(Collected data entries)
*-*-*
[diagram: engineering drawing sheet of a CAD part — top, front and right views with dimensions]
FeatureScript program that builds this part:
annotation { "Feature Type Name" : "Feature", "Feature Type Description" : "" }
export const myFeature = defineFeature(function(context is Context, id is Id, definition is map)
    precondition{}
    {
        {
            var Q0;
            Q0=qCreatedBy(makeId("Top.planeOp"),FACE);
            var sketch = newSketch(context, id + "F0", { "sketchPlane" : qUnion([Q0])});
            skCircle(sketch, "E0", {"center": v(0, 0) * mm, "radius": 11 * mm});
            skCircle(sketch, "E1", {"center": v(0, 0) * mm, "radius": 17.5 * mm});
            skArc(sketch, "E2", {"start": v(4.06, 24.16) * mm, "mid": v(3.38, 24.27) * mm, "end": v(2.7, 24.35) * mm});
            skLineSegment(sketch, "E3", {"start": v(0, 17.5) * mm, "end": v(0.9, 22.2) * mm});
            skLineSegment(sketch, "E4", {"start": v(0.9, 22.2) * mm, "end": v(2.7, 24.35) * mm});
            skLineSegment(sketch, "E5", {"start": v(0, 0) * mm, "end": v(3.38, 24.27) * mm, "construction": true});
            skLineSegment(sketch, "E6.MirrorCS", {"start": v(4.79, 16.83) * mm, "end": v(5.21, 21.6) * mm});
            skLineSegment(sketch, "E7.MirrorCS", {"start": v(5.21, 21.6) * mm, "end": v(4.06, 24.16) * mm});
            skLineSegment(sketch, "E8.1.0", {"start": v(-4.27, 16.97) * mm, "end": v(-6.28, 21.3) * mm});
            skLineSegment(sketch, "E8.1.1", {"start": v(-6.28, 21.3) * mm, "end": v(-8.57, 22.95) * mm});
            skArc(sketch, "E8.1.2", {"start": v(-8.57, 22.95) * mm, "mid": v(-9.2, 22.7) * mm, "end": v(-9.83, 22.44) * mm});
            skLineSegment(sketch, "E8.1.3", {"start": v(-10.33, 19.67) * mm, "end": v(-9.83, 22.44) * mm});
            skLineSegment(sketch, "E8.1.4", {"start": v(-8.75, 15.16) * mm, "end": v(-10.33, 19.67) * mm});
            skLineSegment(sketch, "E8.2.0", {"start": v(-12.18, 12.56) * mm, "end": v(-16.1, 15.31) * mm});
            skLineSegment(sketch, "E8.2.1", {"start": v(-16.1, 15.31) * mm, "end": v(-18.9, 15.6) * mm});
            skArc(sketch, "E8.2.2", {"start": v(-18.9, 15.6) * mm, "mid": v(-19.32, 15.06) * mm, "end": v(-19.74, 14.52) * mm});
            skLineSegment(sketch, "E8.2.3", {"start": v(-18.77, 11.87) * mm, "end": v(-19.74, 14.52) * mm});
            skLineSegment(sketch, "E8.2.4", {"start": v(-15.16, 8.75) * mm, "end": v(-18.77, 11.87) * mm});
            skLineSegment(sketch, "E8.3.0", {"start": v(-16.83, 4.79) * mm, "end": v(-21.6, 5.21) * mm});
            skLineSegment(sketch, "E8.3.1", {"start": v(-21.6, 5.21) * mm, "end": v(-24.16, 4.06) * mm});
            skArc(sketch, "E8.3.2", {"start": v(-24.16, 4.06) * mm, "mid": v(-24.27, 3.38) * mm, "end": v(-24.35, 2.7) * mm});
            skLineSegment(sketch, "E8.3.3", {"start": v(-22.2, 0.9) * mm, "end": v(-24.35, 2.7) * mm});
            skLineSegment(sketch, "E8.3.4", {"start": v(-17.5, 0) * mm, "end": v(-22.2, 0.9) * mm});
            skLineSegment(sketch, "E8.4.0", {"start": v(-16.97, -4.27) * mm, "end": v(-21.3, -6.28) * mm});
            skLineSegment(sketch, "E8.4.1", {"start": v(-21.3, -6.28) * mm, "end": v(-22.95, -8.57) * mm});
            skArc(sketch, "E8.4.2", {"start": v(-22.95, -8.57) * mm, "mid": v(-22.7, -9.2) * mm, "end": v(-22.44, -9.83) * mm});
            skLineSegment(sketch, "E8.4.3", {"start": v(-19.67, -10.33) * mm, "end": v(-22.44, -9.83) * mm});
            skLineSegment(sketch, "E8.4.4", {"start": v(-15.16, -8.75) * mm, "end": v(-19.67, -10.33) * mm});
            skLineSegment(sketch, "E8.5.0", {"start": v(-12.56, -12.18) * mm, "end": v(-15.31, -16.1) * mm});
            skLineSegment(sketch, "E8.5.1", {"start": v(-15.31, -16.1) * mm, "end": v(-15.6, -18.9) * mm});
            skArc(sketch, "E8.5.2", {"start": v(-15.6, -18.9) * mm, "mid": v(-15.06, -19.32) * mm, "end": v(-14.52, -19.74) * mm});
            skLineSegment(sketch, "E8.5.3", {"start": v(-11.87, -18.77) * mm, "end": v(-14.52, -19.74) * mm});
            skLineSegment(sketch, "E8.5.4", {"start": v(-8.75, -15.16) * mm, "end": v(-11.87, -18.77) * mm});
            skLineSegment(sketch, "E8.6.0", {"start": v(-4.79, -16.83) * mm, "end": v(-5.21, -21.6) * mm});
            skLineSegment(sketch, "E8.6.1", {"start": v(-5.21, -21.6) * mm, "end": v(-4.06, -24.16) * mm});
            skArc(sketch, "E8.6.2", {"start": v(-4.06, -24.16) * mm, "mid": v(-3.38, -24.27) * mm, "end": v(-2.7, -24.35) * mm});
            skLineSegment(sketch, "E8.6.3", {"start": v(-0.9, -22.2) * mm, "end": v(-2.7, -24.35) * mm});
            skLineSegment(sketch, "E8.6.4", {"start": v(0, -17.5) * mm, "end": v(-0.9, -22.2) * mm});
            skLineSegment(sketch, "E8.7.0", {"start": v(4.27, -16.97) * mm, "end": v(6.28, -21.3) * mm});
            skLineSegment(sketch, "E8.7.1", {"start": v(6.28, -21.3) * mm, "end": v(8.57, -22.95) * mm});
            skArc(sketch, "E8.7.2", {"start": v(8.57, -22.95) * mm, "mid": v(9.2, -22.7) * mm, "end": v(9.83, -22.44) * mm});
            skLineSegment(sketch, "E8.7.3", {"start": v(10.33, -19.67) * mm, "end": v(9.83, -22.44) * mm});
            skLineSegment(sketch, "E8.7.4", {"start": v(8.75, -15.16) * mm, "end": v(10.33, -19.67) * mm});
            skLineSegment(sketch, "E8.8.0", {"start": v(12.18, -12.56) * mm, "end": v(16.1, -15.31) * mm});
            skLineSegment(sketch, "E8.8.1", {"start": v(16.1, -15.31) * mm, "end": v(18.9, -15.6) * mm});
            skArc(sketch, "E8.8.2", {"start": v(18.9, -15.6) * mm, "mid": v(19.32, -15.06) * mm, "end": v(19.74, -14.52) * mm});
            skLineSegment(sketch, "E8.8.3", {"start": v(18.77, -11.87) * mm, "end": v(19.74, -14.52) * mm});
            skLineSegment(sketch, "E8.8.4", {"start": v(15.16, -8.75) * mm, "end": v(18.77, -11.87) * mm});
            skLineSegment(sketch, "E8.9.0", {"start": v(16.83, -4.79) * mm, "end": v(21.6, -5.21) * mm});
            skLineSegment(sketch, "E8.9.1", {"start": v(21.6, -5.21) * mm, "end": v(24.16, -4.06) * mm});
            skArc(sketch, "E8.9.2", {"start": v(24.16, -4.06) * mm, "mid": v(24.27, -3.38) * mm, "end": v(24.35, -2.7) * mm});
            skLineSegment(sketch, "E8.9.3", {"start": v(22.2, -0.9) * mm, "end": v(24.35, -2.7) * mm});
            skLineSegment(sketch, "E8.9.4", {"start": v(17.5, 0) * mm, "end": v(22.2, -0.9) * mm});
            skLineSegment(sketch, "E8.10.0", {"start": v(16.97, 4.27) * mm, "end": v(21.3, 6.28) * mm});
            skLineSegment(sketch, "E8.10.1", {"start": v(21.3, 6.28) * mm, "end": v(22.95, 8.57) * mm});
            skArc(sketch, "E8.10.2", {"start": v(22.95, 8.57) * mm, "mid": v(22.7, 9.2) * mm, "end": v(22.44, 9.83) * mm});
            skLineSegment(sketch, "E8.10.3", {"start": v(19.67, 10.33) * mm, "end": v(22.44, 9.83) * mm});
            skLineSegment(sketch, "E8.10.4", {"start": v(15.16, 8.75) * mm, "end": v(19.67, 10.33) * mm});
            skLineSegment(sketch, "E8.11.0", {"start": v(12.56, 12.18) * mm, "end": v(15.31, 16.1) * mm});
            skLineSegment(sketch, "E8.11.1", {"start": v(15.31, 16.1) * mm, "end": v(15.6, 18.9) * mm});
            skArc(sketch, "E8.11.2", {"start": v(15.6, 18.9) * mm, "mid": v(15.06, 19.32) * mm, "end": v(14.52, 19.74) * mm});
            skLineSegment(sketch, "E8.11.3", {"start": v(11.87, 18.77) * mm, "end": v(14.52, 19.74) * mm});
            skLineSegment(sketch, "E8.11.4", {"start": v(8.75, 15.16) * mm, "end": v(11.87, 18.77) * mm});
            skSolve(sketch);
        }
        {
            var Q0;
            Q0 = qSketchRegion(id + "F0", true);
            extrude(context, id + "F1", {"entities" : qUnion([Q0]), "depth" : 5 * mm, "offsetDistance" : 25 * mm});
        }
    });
*-*-*
TASK GOAL: Reproduce the records verbatim, starting at their first line and ending with the line that contains "var sketch = newSketch(context, id", that line included.

RESULT FOR THIS TASK:
[diagram: engineering drawing sheet of a CAD part — top, front and right views with dimensions]
FeatureScript program that builds this part:
annotation { "Feature Type Name" : "Feature", "Feature Type Description" : "" }
export const myFeature = defineFeature(function(context is Context, id is Id, definition is map)
    precondition{}
    {
        {
            var Q0;
            Q0=qCreatedBy(makeId("Top.planeOp"),FACE);
            var sketch = newSketch(context, id + "F0", { "sketchPlane" : qUnion([Q0])});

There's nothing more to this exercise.